Another example is that other people’s weeping becomes our weeping if we love them. Paul says, “Weep with those who weep” (Romans 12:15). There are always people weeping. And the more you love, the more their weeping becomes your weeping, and the interplay between our weeping and our joy is very difficult and very complex.

One last example.

People are perishing and going to hell. Some people that are very close to you may be in that condition. And Paul, when he faced that terrible reality that his Jewish kinsmen that he loved profoundly were cut off from Christ, he said — this is Romans 9:1–2, “I am speaking the truth in Christ,” — he feels like he almost has to swear this, it is so painful — “I am speaking the truth in Christ — I am not lying; my conscience bears me witness in the Holy Spirit — that I have great sorrow and unceasing anguish in my heart.” Now that is the man who said: Rejoice always; and again I say, rejoice (Philippians 4:4).
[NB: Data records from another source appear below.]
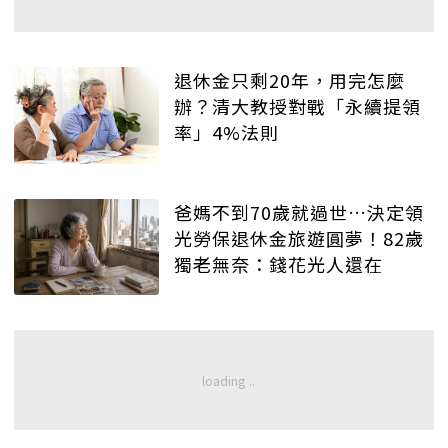
退休金只剩20年，用完怎麼
辦？清大教授對戰「永續提領
率」4%法則
爸媽不到70歲就過世…決定領
光勞保退休金旅遊圓夢！82歲
獨老無奈：錢花光人還在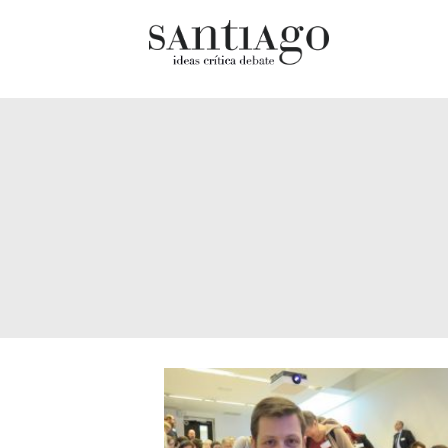
Cultur
Actualidad
Diccio
Archivo Cenfoto-UDP
chilen
Arquetipos de situación
Docum
Artes visuales
Fragm
Ciencia
Gran 
Cine y televisión
Histor
Ciudad
Histor
Cómics
Lagun
Críticas
Libros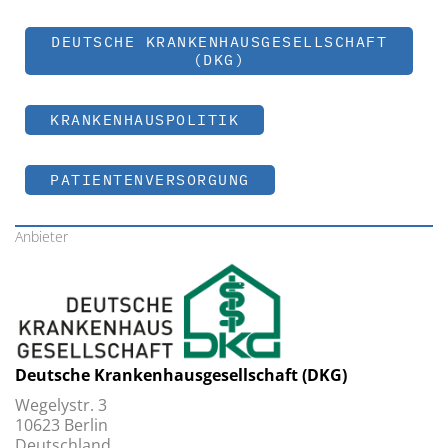
DEUTSCHE KRANKENHAUSGESELLSCHAFT
(DKG)
KRANKENHAUSPOLITIK
PATIENTENVERSORGUNG
Anbieter
Deutsche Krankenhausgesellschaft (DKG)
Wegelystr. 3
10623 Berlin
Deutschland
So you can see that constant, uninterrupted joy must at least be able to exist side by side with unremitting sorrow over the lostness of the people you care about in the world.

So the upshot of this is that I don’t expect to have constant and complete joy in Jesus in this age. I don’t. Full and everlasting — those were the key words — full and everlasting joy will come finally when this fallen age passes away and we are made completely perfect. Our personalities will be set free from every obstacle to joy, and everyone in our experience will be sharing with us the fullness of everlasting joy (Psalm 16:11). That will come. That age is going to come, and the hope of it, Paul says, the hope of glory in Romans 5:2, the hope of it sustains us in our present fight for joy.